FDR’s reply was brief, and the president chose not to refute him. He had given his letter “most careful consideration,” he assured the king, and reminded him that their meeting aboard ship had already given him “so vivid an impression” of his views. The president then told Ibn Saud he would “take no action…which might prove hostile to the Arab people,” which he said the King knew was already American policy.
Later, he told Zionist leader Rabbi Stephen Wise, “I have had a failure. The one failure of my mission was with Ibn Saud.” The only reason he had set up the meeting, he told the rabbi, was “for the sake of your cause… I tried to approach the Jewish question a number of times. Every time I mentioned the Jews he would shrink” and say something like “I am too old to understand new ideas.” When he told Saud about the Jews’ irrigation of the desert and the planting of trees, Saud retorted that “my people don’t like trees; they are desert dwellers. And we have enough water without irrigation.”
FDR felt defeated, confessing to Wise that “I have never so completely failed to make an impact upon a man’s mind as in this case.” He had another way of dealing with the problem though and told Wise that he had been thinking of a plan to bring the case up at the first meeting of the Council of the United Nations. His death left the matter in limbo. In 1948, three years after his death, the UN finally solved the problem by voting to recognize the partition of Palestine into a Jewish and Arab area.

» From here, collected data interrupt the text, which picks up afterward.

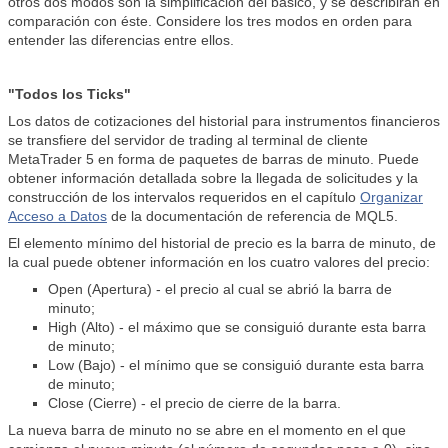
otros dos modos son la simplificación del básico, y se describirán en
comparación con éste. Considere los tres modos en orden para
entender las diferencias entre ellos.
"Todos los Ticks"
Los datos de cotizaciones del historial para instrumentos financieros
se transfiere del servidor de trading al terminal de cliente
MetaTrader 5
en forma de paquetes de barras de minuto.
Puede
obtener información detallada sobre la llegada de solicitudes y la
construcción de los intervalos requeridos en el capítulo
Organizar
Acceso a Datos
de la documentación de referencia de MQL5.
El elemento mínimo del historial de precio es la barra de minuto, de
la cual puede obtener información en los cuatro valores del precio:
Open (Apertura) - el precio al cual se abrió la barra de
minuto;
High (Alto) - el máximo que se consiguió durante esta barra
de minuto;
Low (Bajo) - el mínimo que se consiguió durante esta barra
de minuto;
Close (Cierre) - el precio de cierre de la barra.
La nueva barra de minuto no se abre en el momento en el que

Like many presidents after him, Roosevelt accepted the necessity for Saudi oil and strategic friendship and understood it was paramount when dealing with the Saudi monarchy. Oil is not as important today as it was then, but Trump and son-in-law Jared Kushner have pinned their hopes on the Saudis and Crown Prince Mohammed bin Salman (MBS) to be the linchpin in solving the intractable problems of the Middle East, whether it be Iran or the Israeli-Palestinian conflict. There are reports that Kushner, who is close to MBS, has been advising him to just brave the storm; Trump, in familiar fashion under such circumstances, has said he barely knows him.

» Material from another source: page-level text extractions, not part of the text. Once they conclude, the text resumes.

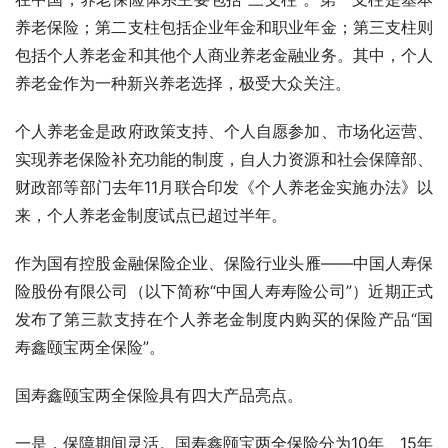
养老保险；第二支柱包括企业年金和职业年金；第三支柱则
包括个人养老金和其他个人商业养老金融业务。其中，个人
养老金作为一种新兴养老选择，极受大众关注。
个人养老金是政府政策支持、个人自愿参加、市场化运营、
实现养老保险补充功能的制度，自人力资源和社会保障部、
财政部等部门去年11月联合印发《个人养老金实施办法》以
来，个人养老金制度试点已超过半年。
作为国有控股金融保险企业、保险行业头雁——中国人寿保
险股份有限公司（以下简称“中国人寿寿险公司”）近期正式
发布了第三款支持在个人养老金制度内购买的保险产品“国
寿鑫颐宝两全保险”。
国寿鑫颐宝两全保险具有四大产品亮点。
一是，保障期间灵活。国寿鑫颐宝两全保险分为10年、15年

As I write mid-Saturday, the Saudis claimed to have investigated Khashoggi’s murder, announcing that he had been killed after a fistfight at the consulate. Turkish investigators disputed their claim, saying that he was deliberately killed by Saudi agents sent there to murder Khashoggi. The Saudis then arrested eighteen and five major officials who the Saudis said were responsible, including an adviser and a general who was his deputy intelligence chief. President Trump announced it “was a first great step,” failing to address the many contradictions in the Saudi claims. Of course, they were developed to put MBS in the clear as having any responsibility for the torture of Khashoggi and his eventual death. Trump may understand this, but the Washington Post quoted a Trump adviser who told the paper his “inclination is not to ruin the [U.S.-Saudi] relationship.”

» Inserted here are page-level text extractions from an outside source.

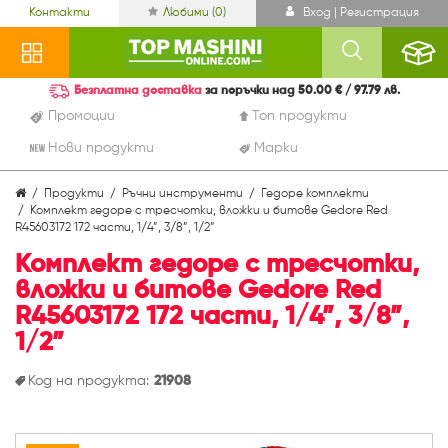
Контакти
Любими (
0
)
Вход | Регистрация
Безплатна доставка
за поръчки над 50.00 € / 97.79 лв.
Промоции
Топ продукти
Нови продукти
Марки
Продукти
Ръчни инструменти
Гедоре комплекти
Комплект гедоре с тресчотки, вложки и битове Gedore Red
R45603172 172 части, 1/4”, 3/8”, 1/2”
Комплект гедоре с тресчотки,
вложки и битове Gedore Red
R45603172 172 части, 1/4”, 3/8”,
1/2”
Код на продукта:
21908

Will MBS be held to account, or will the president continue to rationalize the “incident,” accept the Saudi’s self-serving “investigation,” and move on? Will he, like FDR, give up on his original agenda and end up doing what the Saudi king desired? The UN temporarily solved the Palestinian crisis in 1948, voting to accept the partition of Palestine into Jewish and Arab sections. It is likely that in our own time, the UN will fail to deal with the crisis effectively, if at all.